Digital Era Here to Stay in Argentina’s Classrooms [View all]

By Fabiana Frayssinet - IPS

The showcases in the Colegio Nacional Rafael Hernández, a public high school in La Plata, Argentina, tell the story of the stern neoclassical building which dates back to 1884. But the classrooms reflect the digital era, thanks to the computers distributed to all public school students as part of a government social inclusion program Conectar Igualdad (Connecting Equality), run by the National Social Security Administration.

Since 2010, 5.1 million laptops – referred to here as notebooks – have been distributed, reaching all of the students and teachers in the country’s secondary and special education schools and government teacher training institutes. The computers, with Internet connection, are used in all of the courses, both in school and at home.

The program’s administrators see creative initiatives like La Plata high school teacher Fernández Troiano’s combination of diverse disciplines as a reflection of how universal access to a computer is a powerful educational tool.

Silvina Gvirtz, executive director of Conectar Igualdad, explained to IPS that the program emerged from a decision by President Cristina Fernández de Kirchner as part of an integral educational policy that in 2006 made secondary education compulsory until the age of 18.

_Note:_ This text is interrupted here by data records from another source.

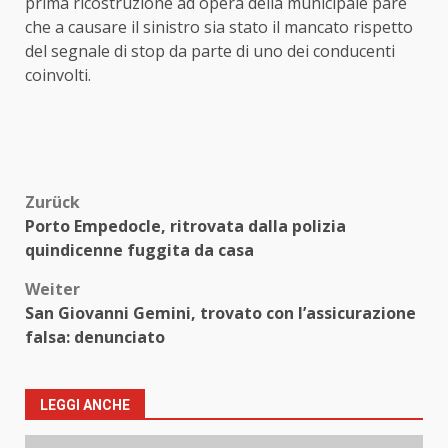
prima ricostruzione ad opera della municipale pare
che a causare il sinistro sia stato il mancato rispetto
del segnale di stop da parte di uno dei conducenti
coinvolti.
Beitragsnavigation
Zurück
Porto Empedocle, ritrovata dalla polizia
quindicenne fuggita da casa
Weiter
San Giovanni Gemini, trovato con l’assicurazione
falsa: denunciato
LEGGI ANCHE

Conectar Igualdad has also given a major boost to the national computer industry. Ten computer factories have opened, and in each public tender, more domestically produced parts have been required, as well as more and more advanced technologies, such as greater memory and better video definition, Gvirtz said. Along with Windows, the notebooks use Huayra, a Linux-based open source operating system developed locally for the programme, which unlike proprietary systems can be modified and improved, she noted.

When they started saying that every student would have a notebook, nobody believed it – people said that would be the day when cows fly,” said a student, María Elena Davel. But the cow, which today is the Huayra symbol, is now flying and plans to go even higher. The next step is to add a computer programming course in schools. “This is key because we want to move towards technological sovereignty,” said Gvirtz. “We want to form both producers and intelligent consumers of technology.”

The laptops are distributed to the students under a loan-for-use agreement with the parents. The youngsters can then keep them if they graduate. One challenge is training the teachers, who must adapt to the new e-learning and digital culture in this country of 42 million people, where there are nearly 12 million students in the educational system (pre-school to graduate school).